§ BRIEF
Copy every line of the rows below word for word, leaving out the picture markers.
RECORD SET Block Start
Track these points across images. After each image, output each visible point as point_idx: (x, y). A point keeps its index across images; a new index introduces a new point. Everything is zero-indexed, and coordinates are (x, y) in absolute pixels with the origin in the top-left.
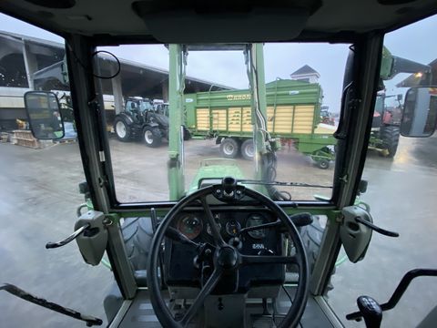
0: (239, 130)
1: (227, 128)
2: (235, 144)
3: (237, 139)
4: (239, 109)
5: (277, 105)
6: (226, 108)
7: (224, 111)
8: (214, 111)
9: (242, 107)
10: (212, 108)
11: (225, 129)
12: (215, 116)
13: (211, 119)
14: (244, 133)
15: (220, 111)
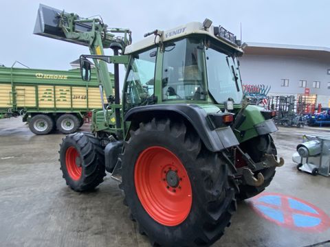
0: (53, 106)
1: (37, 104)
2: (49, 119)
3: (50, 115)
4: (51, 87)
5: (89, 86)
6: (36, 85)
7: (34, 88)
8: (17, 87)
9: (54, 85)
10: (15, 84)
11: (35, 106)
12: (20, 92)
13: (14, 94)
14: (58, 109)
15: (27, 88)
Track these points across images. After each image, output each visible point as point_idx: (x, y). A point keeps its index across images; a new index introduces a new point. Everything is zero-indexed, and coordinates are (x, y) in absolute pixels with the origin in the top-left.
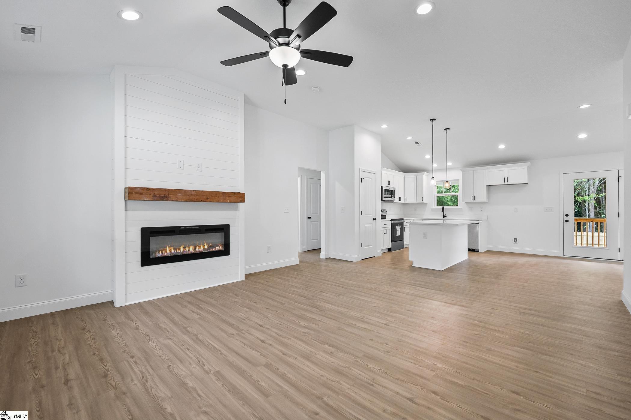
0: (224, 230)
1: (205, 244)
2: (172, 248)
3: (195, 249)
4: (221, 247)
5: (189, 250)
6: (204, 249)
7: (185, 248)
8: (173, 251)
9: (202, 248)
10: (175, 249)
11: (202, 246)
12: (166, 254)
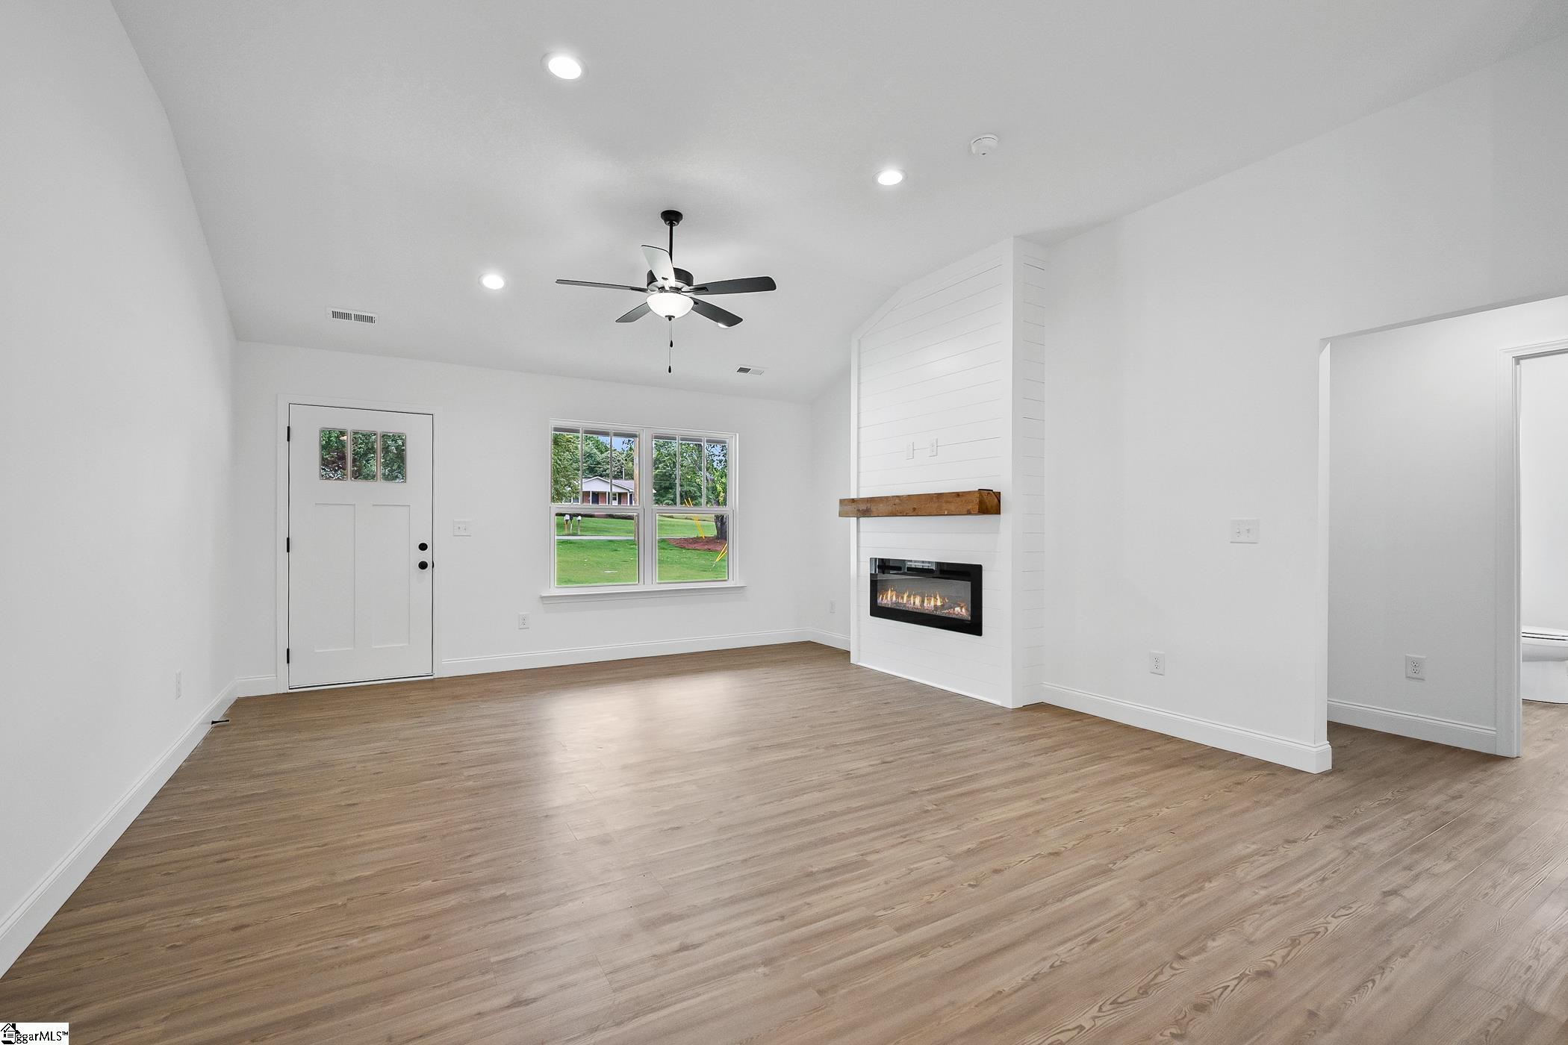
0: (971, 574)
1: (938, 597)
2: (894, 593)
3: (923, 602)
4: (963, 610)
5: (914, 603)
6: (935, 606)
7: (909, 596)
8: (894, 599)
9: (932, 603)
10: (897, 597)
11: (933, 599)
12: (885, 601)
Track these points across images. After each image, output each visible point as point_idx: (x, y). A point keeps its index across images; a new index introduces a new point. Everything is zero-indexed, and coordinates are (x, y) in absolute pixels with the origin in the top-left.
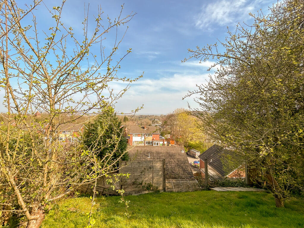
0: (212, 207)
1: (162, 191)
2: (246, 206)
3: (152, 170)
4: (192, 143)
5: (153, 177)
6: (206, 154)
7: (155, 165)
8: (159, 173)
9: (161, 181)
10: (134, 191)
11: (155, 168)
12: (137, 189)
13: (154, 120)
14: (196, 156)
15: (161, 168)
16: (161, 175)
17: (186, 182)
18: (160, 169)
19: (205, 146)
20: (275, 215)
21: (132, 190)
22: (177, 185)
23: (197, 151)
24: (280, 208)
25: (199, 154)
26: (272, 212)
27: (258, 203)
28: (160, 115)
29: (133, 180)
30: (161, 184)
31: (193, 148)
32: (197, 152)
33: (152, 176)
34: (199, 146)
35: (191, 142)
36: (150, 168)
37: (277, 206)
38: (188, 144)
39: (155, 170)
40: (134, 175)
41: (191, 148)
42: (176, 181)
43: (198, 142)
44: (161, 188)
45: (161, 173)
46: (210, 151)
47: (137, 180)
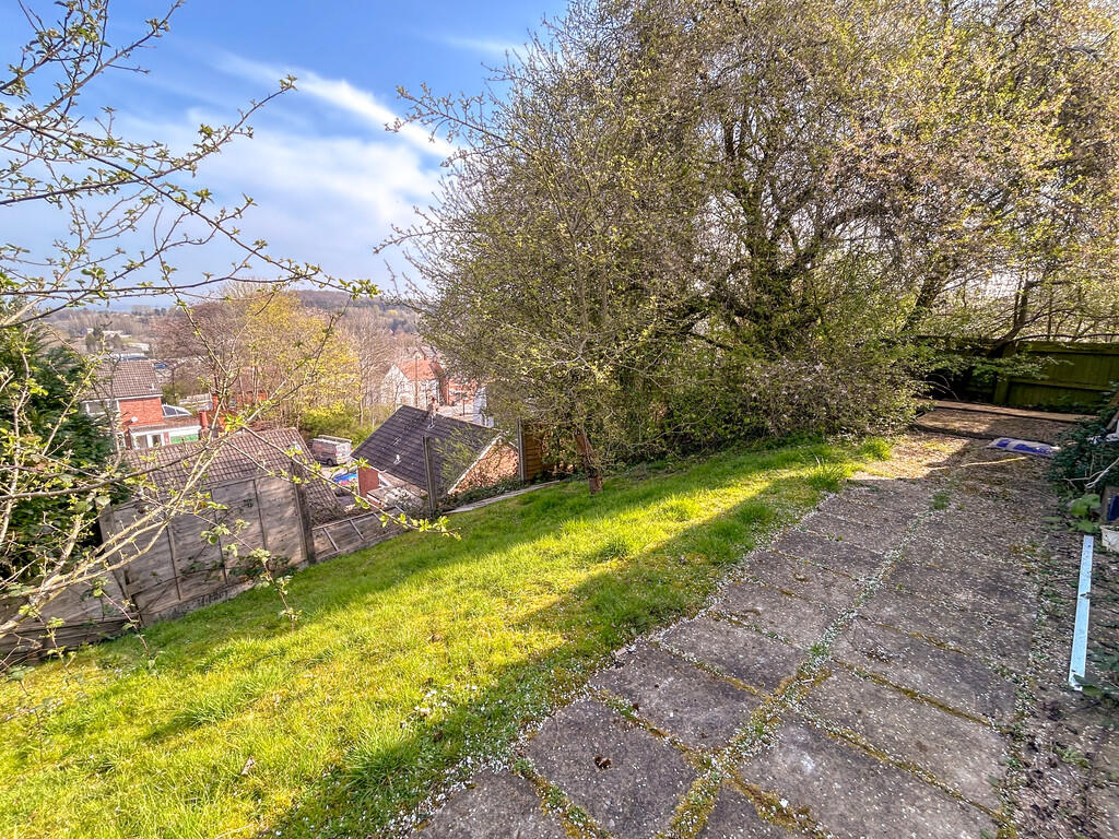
0: (479, 537)
1: (305, 565)
2: (544, 511)
3: (255, 508)
4: (319, 412)
5: (262, 531)
6: (378, 443)
7: (265, 488)
8: (283, 512)
9: (294, 537)
10: (193, 599)
11: (264, 499)
12: (206, 589)
13: (97, 332)
14: (339, 456)
15: (290, 494)
16: (293, 520)
17: (371, 520)
18: (286, 497)
19: (366, 419)
20: (593, 504)
21: (184, 598)
22: (347, 536)
23: (338, 441)
24: (597, 493)
25: (347, 449)
26: (589, 501)
27: (561, 499)
28: (129, 311)
29: (183, 564)
30: (295, 545)
31: (322, 431)
32: (341, 441)
33: (259, 529)
34: (344, 422)
35: (312, 411)
36: (248, 503)
37: (593, 491)
38: (301, 422)
39: (266, 505)
40: (181, 543)
41: (316, 432)
42: (340, 524)
43: (338, 407)
44: (297, 557)
45: (290, 511)
46: (389, 431)
47: (201, 559)
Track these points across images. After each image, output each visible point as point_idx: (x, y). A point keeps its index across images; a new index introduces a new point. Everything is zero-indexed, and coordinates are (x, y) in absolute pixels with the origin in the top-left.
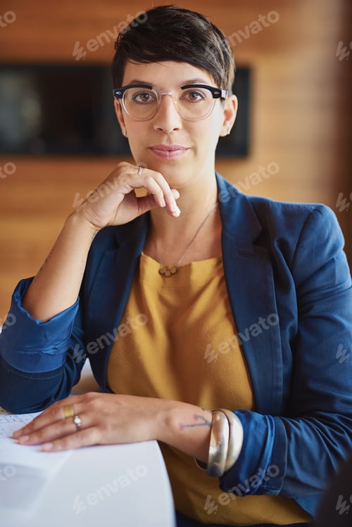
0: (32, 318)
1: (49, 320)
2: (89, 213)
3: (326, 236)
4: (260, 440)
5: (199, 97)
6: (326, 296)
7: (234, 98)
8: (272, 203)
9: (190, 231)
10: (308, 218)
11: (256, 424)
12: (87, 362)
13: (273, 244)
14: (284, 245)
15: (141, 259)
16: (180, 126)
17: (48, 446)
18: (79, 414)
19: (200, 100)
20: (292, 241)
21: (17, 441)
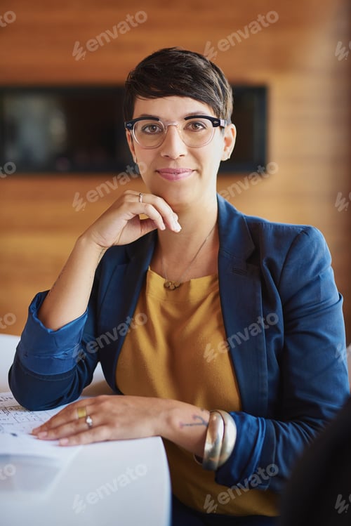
RECORD SET Block End
§ FINISHED EXERCISE
Track these points across images. After each image, output each visible point as point_idx: (x, y). A point keeps its index across images; a new index introduces a new point. Everything is zero-indexed, and coordinates are (x, y) in absolute pixels with the origin in the top-left.
0: (239, 130)
1: (227, 128)
2: (235, 144)
3: (237, 139)
4: (239, 109)
5: (277, 105)
6: (226, 108)
7: (224, 111)
8: (214, 111)
9: (242, 107)
10: (212, 108)
11: (225, 129)
12: (215, 116)
13: (211, 119)
14: (244, 133)
15: (220, 111)
0: (53, 106)
1: (37, 104)
2: (49, 119)
3: (50, 115)
4: (51, 87)
5: (89, 86)
6: (36, 85)
7: (34, 88)
8: (17, 87)
9: (54, 85)
10: (15, 84)
11: (35, 106)
12: (20, 92)
13: (14, 94)
14: (58, 109)
15: (27, 88)
Track these points across images. After each image, output each visible point as point_idx: (x, y). A point keeps its index across images; a new index introduces a new point. Everything is zero-indexed, and coordinates are (x, y) in absolute pixels with the origin in the top-left.
0: (224, 230)
1: (205, 244)
2: (172, 248)
3: (195, 249)
4: (221, 247)
5: (189, 250)
6: (204, 249)
7: (185, 248)
8: (173, 251)
9: (202, 248)
10: (175, 249)
11: (202, 246)
12: (166, 254)
0: (971, 574)
1: (938, 597)
2: (894, 593)
3: (923, 602)
4: (963, 610)
5: (914, 603)
6: (935, 606)
7: (909, 596)
8: (894, 599)
9: (932, 603)
10: (897, 597)
11: (933, 599)
12: (885, 601)
Track these points across images. After each image, output each visible point as point_idx: (x, y). A point keeps its index across images; a new index introduces a new point. Everything is zero-indexed, and coordinates are (x, y) in absolute pixels with the origin in the top-left.
0: (212, 207)
1: (162, 191)
2: (246, 206)
3: (152, 170)
4: (192, 143)
5: (153, 177)
6: (206, 154)
7: (155, 165)
8: (159, 173)
9: (161, 181)
10: (134, 191)
11: (155, 168)
12: (137, 189)
13: (154, 120)
14: (196, 156)
15: (161, 168)
16: (161, 175)
17: (186, 182)
18: (160, 169)
19: (205, 146)
20: (275, 215)
21: (132, 190)
22: (177, 185)
23: (197, 151)
24: (280, 208)
25: (199, 154)
26: (272, 212)
27: (258, 203)
28: (160, 115)
29: (133, 180)
30: (161, 184)
31: (193, 148)
32: (197, 152)
33: (152, 176)
34: (199, 146)
35: (191, 142)
36: (150, 168)
37: (277, 206)
38: (188, 144)
39: (155, 170)
40: (134, 175)
41: (191, 148)
42: (176, 181)
43: (198, 142)
44: (161, 188)
45: (161, 173)
46: (210, 151)
47: (137, 180)
0: (479, 537)
1: (305, 565)
2: (544, 511)
3: (255, 508)
4: (319, 412)
5: (262, 531)
6: (378, 443)
7: (265, 488)
8: (283, 512)
9: (294, 537)
10: (193, 599)
11: (264, 499)
12: (206, 589)
13: (97, 332)
14: (339, 456)
15: (290, 494)
16: (293, 520)
17: (371, 520)
18: (286, 497)
19: (366, 419)
20: (593, 504)
21: (184, 598)
22: (347, 536)
23: (338, 441)
24: (597, 493)
25: (347, 449)
26: (589, 501)
27: (561, 499)
28: (129, 311)
29: (183, 564)
30: (295, 545)
31: (322, 431)
32: (341, 441)
33: (259, 529)
34: (344, 422)
35: (312, 411)
36: (248, 503)
37: (593, 491)
38: (301, 422)
39: (266, 505)
40: (181, 543)
41: (316, 432)
42: (340, 524)
43: (338, 407)
44: (297, 557)
45: (290, 511)
46: (389, 431)
47: (201, 559)
Track these points across images. After each image, output each visible point as point_idx: (x, y). A point keeps its index across images; a new index introduces a new point. Everything is zero-indexed, and coordinates are (x, y) in absolute pixels with the origin in the top-left.
0: (32, 318)
1: (49, 320)
2: (89, 213)
3: (326, 236)
4: (260, 440)
5: (199, 97)
6: (326, 296)
7: (234, 98)
8: (272, 203)
9: (190, 231)
10: (308, 218)
11: (256, 424)
12: (87, 362)
13: (273, 244)
14: (284, 245)
15: (141, 259)
16: (180, 126)
17: (48, 446)
18: (79, 414)
19: (200, 100)
20: (292, 241)
21: (17, 441)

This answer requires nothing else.